Dan O’Brien – who is producing work at the Irish Times at a phenomenal rate – quotes approvingly from the Department of Finance:
‘In formulating policy, the Government took on board evidence from international organisations, such as the EU Commission, the OECD and the IMF, as well as the relevant economic literature which indicates that consolidation driven by cuts in expenditure is more successful in reducing deficits than consolidation based on tax increases. Past Irish experience also supports this view and suggests that confidence is more quickly restored when adjustment is achieved by cutting expenditure rather than by tax increases.'
You could write mountains of posts on just this one quote but I’ll just content myself with a small hill. ‘Relevant economic literature’ is one of those catch-alls – you can find just about any viewpoint, perspective, set of prescriptions from the economic literature you’re looking for. And if it agrees with your viewpoint its ‘relevant’ and if it doesn’t its ‘irrelevant’. Increase spending, cut spending, increase taxes, cut taxes, increase borrowing, cut borrowing – it’s all out there in the ‘economic literature’. Take your pick. You can even discover that Jesus wasn’t so hot on the minimum wage if you look hard enough.

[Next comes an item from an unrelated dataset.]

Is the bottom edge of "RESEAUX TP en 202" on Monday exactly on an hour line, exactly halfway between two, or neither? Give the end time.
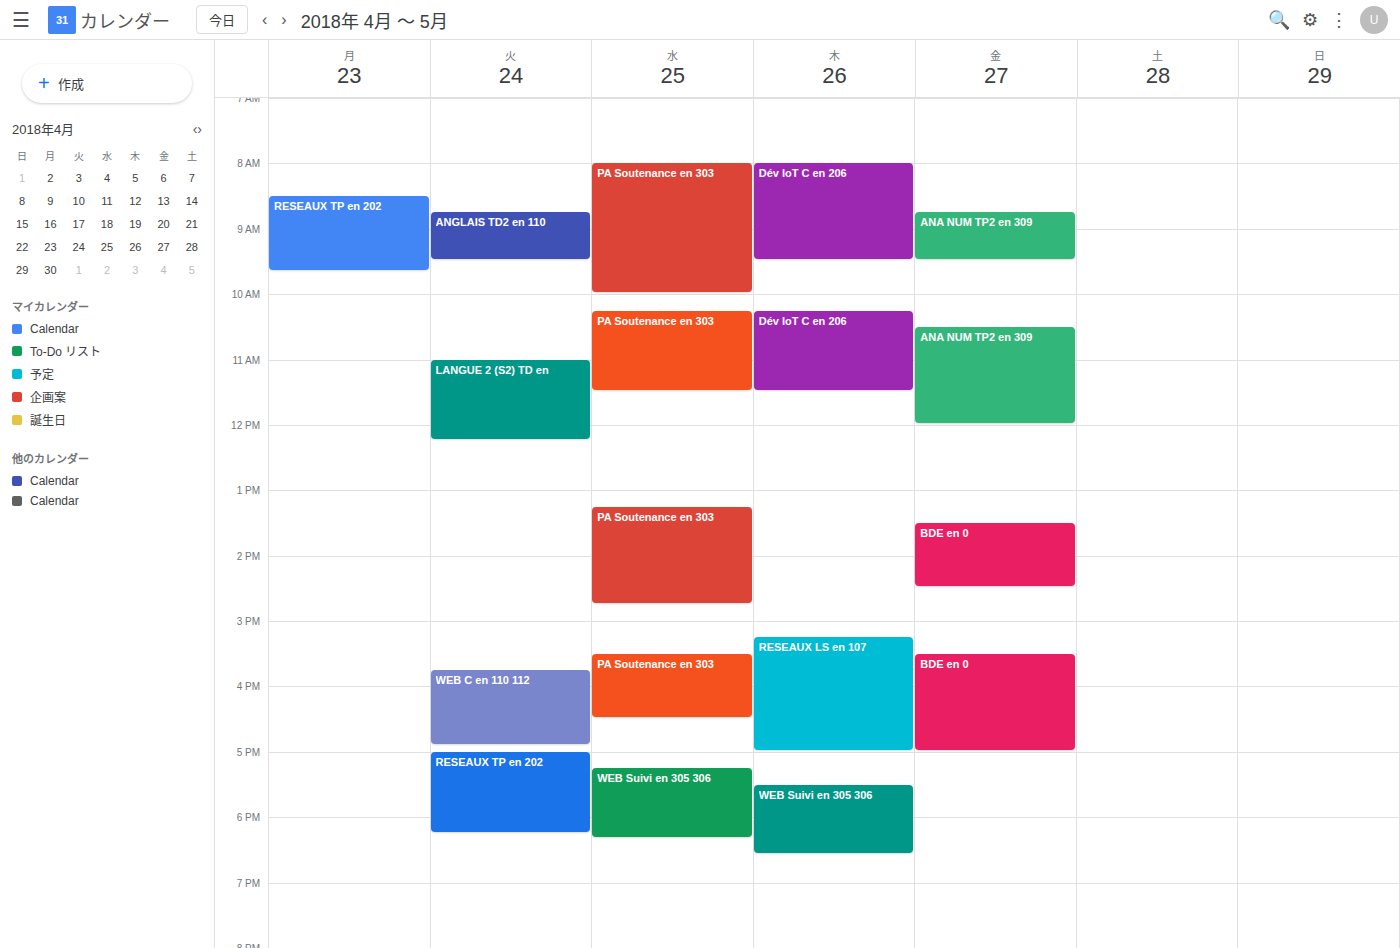
09:40 -- neither: 40 minutes below the 09:00 line and 20 minutes above the 10:00 line.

Fortunately, we have some really relevant literature to our current economic condition. The ESRI assessed the impact of tax increases (income, property and carbon) and spending cuts (public sector wages, public sector jobs and public investment) on the economy and fiscal deficit. Here’s what they found for ‘consolidation’ packages worth €3 billion each.
Well, well, well. Spending cuts would cut GNP growth by five times more than tax measures; five times as many jobs would be lost through spending cuts as opposed to tax increases; but – tax measures would yield more savings than spending cuts – 50 percent more savings.
Let’s put some numbers on all this for 2011:
- Spending cuts will result in a fall of €1.5 billion in the GNP more than tax measures.
- Spending cuts will result in a fall of approximately of 24,000 more jobs than tax measures
That’s why spending cuts will deliver less net savings (after you factor in higher unemployment costs, less tax revenue and less economic activity) – over €800 million less than tax measures.
In other words, spending cuts will result in moe business failures, more unemployment and less deficit reduction. Tax increases, on the other hand, have a far less negative impact and greater yield for the Exchequer. These findings from the ESRI model were published eight months before the Department of Finance made that statement above. So this ‘economic literature’ was known to them. It’s just that it didn’t fit the viewpoint of the Government. Therefore, it was not considered ‘relevant’. Isn’t that convenient?
Now, I wonder what Jesus would say about spending cuts.